DATA:
_ _ _ _ _
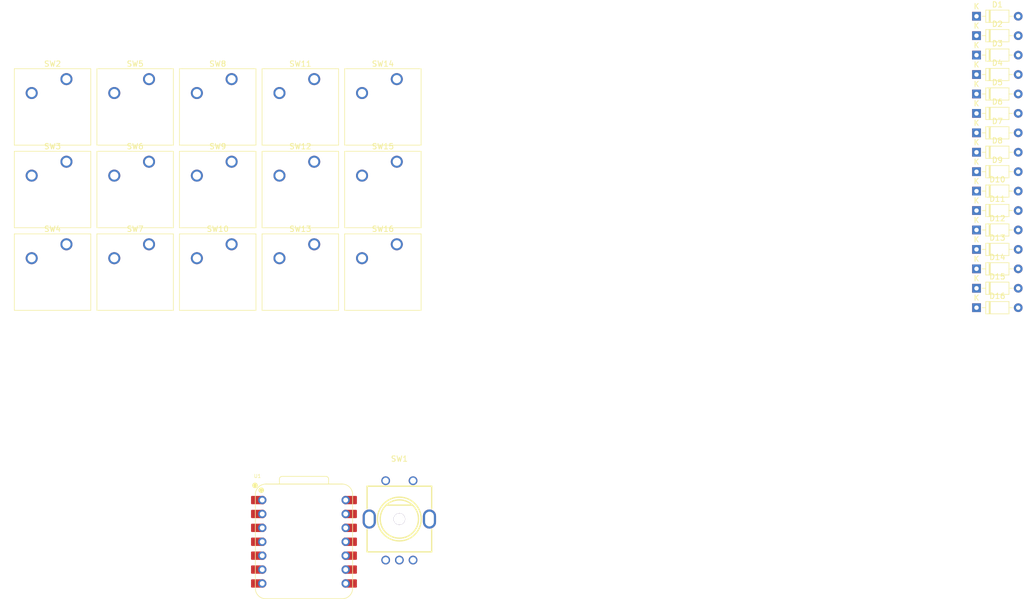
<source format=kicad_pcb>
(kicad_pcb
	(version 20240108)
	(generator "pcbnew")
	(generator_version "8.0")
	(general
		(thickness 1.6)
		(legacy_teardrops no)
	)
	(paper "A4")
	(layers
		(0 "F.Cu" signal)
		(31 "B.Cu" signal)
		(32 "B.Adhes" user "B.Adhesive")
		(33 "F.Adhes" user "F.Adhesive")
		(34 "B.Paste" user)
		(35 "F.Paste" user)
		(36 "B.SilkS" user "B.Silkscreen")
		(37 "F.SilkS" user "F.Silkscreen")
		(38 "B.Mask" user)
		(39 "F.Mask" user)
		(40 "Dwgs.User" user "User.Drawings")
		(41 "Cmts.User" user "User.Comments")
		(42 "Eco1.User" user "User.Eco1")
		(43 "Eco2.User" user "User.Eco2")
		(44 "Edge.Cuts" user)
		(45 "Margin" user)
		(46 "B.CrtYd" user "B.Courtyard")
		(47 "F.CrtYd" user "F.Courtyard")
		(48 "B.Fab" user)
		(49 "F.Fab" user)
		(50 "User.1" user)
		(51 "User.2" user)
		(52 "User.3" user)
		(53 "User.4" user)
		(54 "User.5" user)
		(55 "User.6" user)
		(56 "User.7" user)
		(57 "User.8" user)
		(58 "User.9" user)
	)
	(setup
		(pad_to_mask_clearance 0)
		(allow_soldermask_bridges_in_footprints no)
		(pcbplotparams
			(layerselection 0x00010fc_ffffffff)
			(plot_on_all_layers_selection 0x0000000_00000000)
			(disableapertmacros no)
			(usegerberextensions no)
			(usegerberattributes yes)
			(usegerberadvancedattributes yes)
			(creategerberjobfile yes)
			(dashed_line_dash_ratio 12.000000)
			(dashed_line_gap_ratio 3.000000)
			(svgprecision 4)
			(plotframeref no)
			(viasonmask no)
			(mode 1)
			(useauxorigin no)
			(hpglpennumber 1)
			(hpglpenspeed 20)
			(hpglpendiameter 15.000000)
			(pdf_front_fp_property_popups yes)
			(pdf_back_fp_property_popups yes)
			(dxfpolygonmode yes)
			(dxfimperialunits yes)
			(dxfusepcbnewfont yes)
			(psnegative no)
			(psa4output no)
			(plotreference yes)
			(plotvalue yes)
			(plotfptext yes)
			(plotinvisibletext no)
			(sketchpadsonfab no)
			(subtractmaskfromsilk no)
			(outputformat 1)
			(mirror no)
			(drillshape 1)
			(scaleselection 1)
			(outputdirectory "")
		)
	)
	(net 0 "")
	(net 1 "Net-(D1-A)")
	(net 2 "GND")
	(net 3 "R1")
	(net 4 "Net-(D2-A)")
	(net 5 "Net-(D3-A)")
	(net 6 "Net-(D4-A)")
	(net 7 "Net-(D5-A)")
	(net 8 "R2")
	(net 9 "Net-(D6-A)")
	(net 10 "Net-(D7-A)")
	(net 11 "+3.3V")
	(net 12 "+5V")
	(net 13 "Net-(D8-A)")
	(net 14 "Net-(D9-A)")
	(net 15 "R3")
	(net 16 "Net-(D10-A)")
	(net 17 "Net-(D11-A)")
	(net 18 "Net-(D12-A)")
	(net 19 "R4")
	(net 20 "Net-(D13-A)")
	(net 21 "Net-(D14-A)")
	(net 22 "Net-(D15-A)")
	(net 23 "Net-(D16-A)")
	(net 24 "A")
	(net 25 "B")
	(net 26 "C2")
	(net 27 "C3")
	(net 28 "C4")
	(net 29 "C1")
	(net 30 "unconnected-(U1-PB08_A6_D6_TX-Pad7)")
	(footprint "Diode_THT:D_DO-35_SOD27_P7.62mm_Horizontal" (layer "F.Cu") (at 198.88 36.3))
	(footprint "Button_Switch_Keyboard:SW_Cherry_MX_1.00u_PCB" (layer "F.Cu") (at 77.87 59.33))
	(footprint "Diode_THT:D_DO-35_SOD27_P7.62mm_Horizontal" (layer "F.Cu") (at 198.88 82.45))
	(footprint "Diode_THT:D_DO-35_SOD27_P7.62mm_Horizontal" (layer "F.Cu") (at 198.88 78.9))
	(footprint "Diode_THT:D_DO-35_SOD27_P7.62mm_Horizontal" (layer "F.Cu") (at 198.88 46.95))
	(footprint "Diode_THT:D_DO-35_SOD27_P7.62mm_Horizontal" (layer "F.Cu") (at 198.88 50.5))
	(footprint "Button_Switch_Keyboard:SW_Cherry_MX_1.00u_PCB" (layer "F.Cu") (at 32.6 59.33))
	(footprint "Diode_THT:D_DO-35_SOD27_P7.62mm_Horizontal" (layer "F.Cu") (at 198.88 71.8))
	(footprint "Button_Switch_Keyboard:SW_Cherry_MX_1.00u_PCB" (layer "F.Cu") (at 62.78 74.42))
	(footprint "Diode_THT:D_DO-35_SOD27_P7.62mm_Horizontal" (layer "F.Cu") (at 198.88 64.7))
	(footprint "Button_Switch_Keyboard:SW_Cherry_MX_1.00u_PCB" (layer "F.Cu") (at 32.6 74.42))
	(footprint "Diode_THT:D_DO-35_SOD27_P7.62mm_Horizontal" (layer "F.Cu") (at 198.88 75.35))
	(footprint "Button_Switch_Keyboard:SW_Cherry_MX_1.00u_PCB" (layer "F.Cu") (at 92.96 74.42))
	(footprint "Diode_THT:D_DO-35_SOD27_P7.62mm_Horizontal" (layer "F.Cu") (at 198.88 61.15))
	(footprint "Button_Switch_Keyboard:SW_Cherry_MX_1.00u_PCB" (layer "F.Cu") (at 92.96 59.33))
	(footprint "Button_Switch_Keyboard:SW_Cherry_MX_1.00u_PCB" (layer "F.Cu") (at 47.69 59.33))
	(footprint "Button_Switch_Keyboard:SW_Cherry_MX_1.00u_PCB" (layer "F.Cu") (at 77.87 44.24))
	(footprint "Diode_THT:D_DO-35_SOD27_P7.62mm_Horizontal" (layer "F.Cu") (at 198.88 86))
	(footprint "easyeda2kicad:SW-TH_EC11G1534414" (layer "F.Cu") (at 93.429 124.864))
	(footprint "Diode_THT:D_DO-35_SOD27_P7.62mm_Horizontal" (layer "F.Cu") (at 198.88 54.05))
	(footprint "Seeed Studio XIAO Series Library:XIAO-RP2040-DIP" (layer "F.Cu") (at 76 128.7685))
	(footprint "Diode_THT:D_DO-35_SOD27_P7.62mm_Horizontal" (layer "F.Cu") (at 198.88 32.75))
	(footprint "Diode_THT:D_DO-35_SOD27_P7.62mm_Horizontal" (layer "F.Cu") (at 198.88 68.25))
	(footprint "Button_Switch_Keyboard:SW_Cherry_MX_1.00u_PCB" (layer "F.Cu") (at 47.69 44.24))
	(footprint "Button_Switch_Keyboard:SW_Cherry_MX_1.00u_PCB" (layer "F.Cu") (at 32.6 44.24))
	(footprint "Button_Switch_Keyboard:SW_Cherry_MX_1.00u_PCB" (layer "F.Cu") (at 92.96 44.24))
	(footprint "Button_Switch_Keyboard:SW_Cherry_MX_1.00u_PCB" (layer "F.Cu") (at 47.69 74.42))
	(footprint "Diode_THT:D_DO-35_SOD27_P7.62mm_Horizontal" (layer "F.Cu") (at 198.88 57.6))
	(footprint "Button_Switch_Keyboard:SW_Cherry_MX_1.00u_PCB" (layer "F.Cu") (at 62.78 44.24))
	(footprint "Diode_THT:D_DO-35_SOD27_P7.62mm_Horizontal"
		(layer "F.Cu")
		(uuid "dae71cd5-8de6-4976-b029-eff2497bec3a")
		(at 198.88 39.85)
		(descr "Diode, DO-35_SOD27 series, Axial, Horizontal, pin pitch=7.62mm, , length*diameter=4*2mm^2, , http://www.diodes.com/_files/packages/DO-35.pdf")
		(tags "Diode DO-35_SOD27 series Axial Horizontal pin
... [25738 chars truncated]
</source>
_ _ _ _ _
WHAT YOU SHOULD DO:
Work through the entries above and report the number of lines that include "SilkS", with nothing else.

SOLUTION:
2